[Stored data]
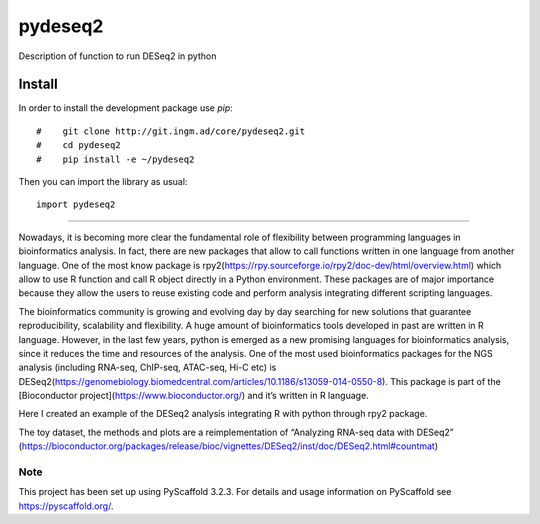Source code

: ========
pydeseq2
========
Description of function to run DESeq2 in python

Install
-------
In order to install the development package use `pip`::

#    git clone http://git.ingm.ad/core/pydeseq2.git
#    cd pydeseq2
#    pip install -e ~/pydeseq2

Then you can import the library as usual::

    import pydeseq2

===========

Nowadays, it is becoming more clear the fundamental role of flexibility between programming languages in bioinformatics analysis. In fact, there are new packages that allow to call functions written in one language from another language. One of the most know package is rpy2(https://rpy.sourceforge.io/rpy2/doc-dev/html/overview.html) which allow to use R function and call R object directly in a Python environment. These packages are of major importance because they allow the users to reuse existing code and perform analysis integrating different scripting languages.

The bioinformatics community is growing and evolving day by day searching for new solutions that guarantee reproducibility, scalability and flexibility. A huge amount of bioinformatics tools developed in past are written in R language. However, in the last few years, python is emerged as a new promising languages for bioinformatics analysis, since it reduces the time and resources of the analysis. One of the most used bioinformatics packages for the NGS analysis (including RNA-seq, ChIP-seq, ATAC-seq, Hi-C etc) is DESeq2(https://genomebiology.biomedcentral.com/articles/10.1186/s13059-014-0550-8). This package is part of the [Bioconductor project](https://www.bioconductor.org/) and it’s written in R language.

Here I created an example of the DESeq2 analysis integrating R with python through rpy2 package.

The toy dataset, the methods and plots are a reimplementation of “Analyzing RNA-seq data with DESeq2” (https://bioconductor.org/packages/release/bioc/vignettes/DESeq2/inst/doc/DESeq2.html#countmat)

Note
====

This project has been set up using PyScaffold 3.2.3. For details and usage
information on PyScaffold see https://pyscaffold.org/.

■ **About this exercise**
Pull out every line of the entries that includes the word "with".

■ **Written solution**
Here I created an example of the DESeq2 analysis integrating R with python through rpy2 package.
The toy dataset, the methods and plots are a reimplementation of “Analyzing RNA-seq data with DESeq2” (https://bioconductor.org/packages/release/bioc/vignettes/DESeq2/inst/doc/DESeq2.html#countmat)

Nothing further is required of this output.